As clones of the same lineage will have the same V and J segments, they can select for clones with the same V and J segments and then at least 60% amino acid identity in the CDR H3 segment.
This is a relatively low threshold to ensure that all possible clones are included. This produces NGS read of the whole repertoire in a sample which allows for the identification of unique CDR and vernier residues in a clonotype.
Variants in the clonotype can then be selected and affinities/binding kinetics can be measured. This enables the identification of clones with the highest affinity. Light chains and heavy chains can be combined to produce clones with the highest affinities.
Dr Hotzel’s lab found that by using this method, they could find clones with up to 60x improved affinity demonstrating that this data mining technique is a robust discovery technique.
"The light chains of antibodies only consist of a V and J segment, so there is less variability between light chains when compared to the heavy chains."
In traditional NGS, a sequence yield of millions is obtained, however the chain pairing information is lost, meaning that it cannot enable antibody discovery and functional repertoire characterization.
When you combine B cell lineage mining and NGS, the sequence yield is much less (thousands compared to millions). However, the chain pairing information in retained resulting in larger date sets that can lead to antibody discovery.
This method can also be extended for functional repertoire characterization using a barcoded gel-beads in emulsion technology.
This technology is high throughput with ~30 000 cells sequenced per run and ~93-98% pairing accuracy making large-scale functional repertoire characterization easier.
Off the back of the development of this system, Dr Hotzel’s lab set out to see if it was possible to expand repertoire mining beyond the confines of B cell lineages using sequence information, as B-cell lineage mining only allows for mining within the chosen lineage.
The disadvantage of this is that antibodies will have the same binding geometry and bind to the same epitope.
The occurrence of antibody convergences was investigated to discover the existence of parallel lineages. Parallel lineages are antibodies that bind to an antigen with the same Vh/VL germline segment pair but a different CDR H3 region.
To understand whether parallel lineages are a rare event or a predictable repertoire property, antibody competition assays were performed. 18 overlapping epitope groups in 41 mAbs in rat anti OVA sub-panel were discovered.

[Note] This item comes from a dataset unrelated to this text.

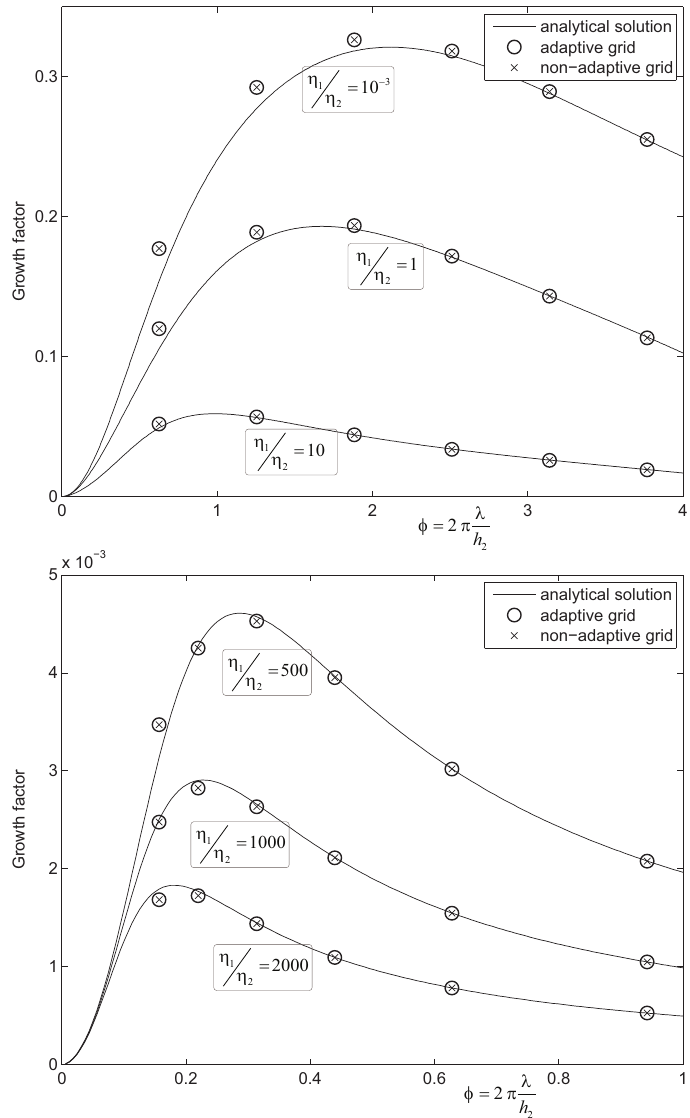
Figure 29. Comparison of numerical and analytical growth rates for Rayleigh-Taylor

Of these 18 overlapping epitope groups, 16 shared the same Vh/Vl germline segments. It was found that epitope restriction by Vh/Vl germline segment pairing is highly predictable; 71/74 anti-OVA antibodies had predictable epitopes based off their Vh/Vl segments. Similar results were also found with anti-lysosome antibodies.
This led to the question of whether CDR H3 played a major role in binding of parallel lineages.
To test this, Dr Hotzel’s lab randomized CDR H3 and Her2 specific variants were selected by phage display. They found the epitope specificity was retained in all the hits. This shows that convergence was not dependent on any special binding property of these clones and that parallel lineages are a higher level of antibody repertoire organization.
The parallel lineage framework can be used to recognise functional redundancies from sequence information alone. NGS can be performed NGS across lineages to understand CDR3 H3 regions with the best fit for affinity optimization.